Hello, my name is Carolyn and I am 59 years old. I found out that I had TMJ when I was 23 years old. I could no longer close my mouth to bite and chew food. I was in a car accident when I was 18 and was told I probably had whiplash. I also had an over and open bite which only made things worse.
I have worked for 30 plus years and finally had to “retire” due to my health. I cannot describe the pain, but the closest I can come is what I would imagine is bone on bone pain. An example I use is to imagine a tennis player having his/her shoulder dislocated and still having to play the game of tennis. With TMJ I still have to talk, smile, laugh, kiss, and eat; most often this is done with pain. Another issue is that I cannot take pain medication without taking a nausea pill. If I take both a nausea and a pain pill it completely knocks me out, so I have to choose between living in pain or going to sleep without pain. When I was 23 years old I didn’t have pain, but in the last 10 years the pain has been horrible. I was taking 8 to 12 Advil a day because it seemed to help the pain; however I was told to stop because of its effect on my kidney function. At this point I have to decide whether to take Advil to help the pain or lose my kidneys.

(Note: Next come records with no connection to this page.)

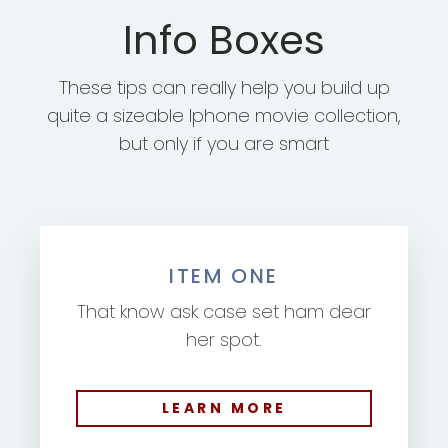
Info Boxes
These tips can really help you build up
quite a sizeable Iphone movie collection,
but only if you are smart
ITEM ONE
That know ask case set ham dear
her spot.
LEARN MORE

I have a great dentist. He has made me several splints, because I have worn several out. He has tried equilibration [grinding down teeth], but as I get older he says I probably have arthritis and some nerve damage. I am sure I have both. I have seen a TMJ specialist who told me to save my money because he would be doing the same treatments my dentist had already done. I feel hopeless and helpless and a complete failure as a wife, mother, and grandmother, because I never “want” to do anything. I have a wonderful, supportive family, but my husband is the only one who really knows and sees how bad the pain is, and he feels so helpless because he can’t fix it for me that I try not to let him see me at this point. I can usually hang in there until noon, but after that it all does downhill, and by five or six I am ready to knock myself out.
I wish I could find a pain management doctor who could help. Again, I can’t take pain pills. I would like to try a muscle relaxer to relax my jaw muscles which are spasming by the end of the day, but no one wants to give me a prescription for fear I would become addicted to the medication. At this point I just don’t care; I just need someone to listen, to help, and work with me, instead of just telling me medicine can’t help. I try not to complain in public. I’m sure there are people with cancer who are in a lot of pain, but when you are in a lot of pain and cannot get relief, it is the most miserable situation anyone can be in. This is my story.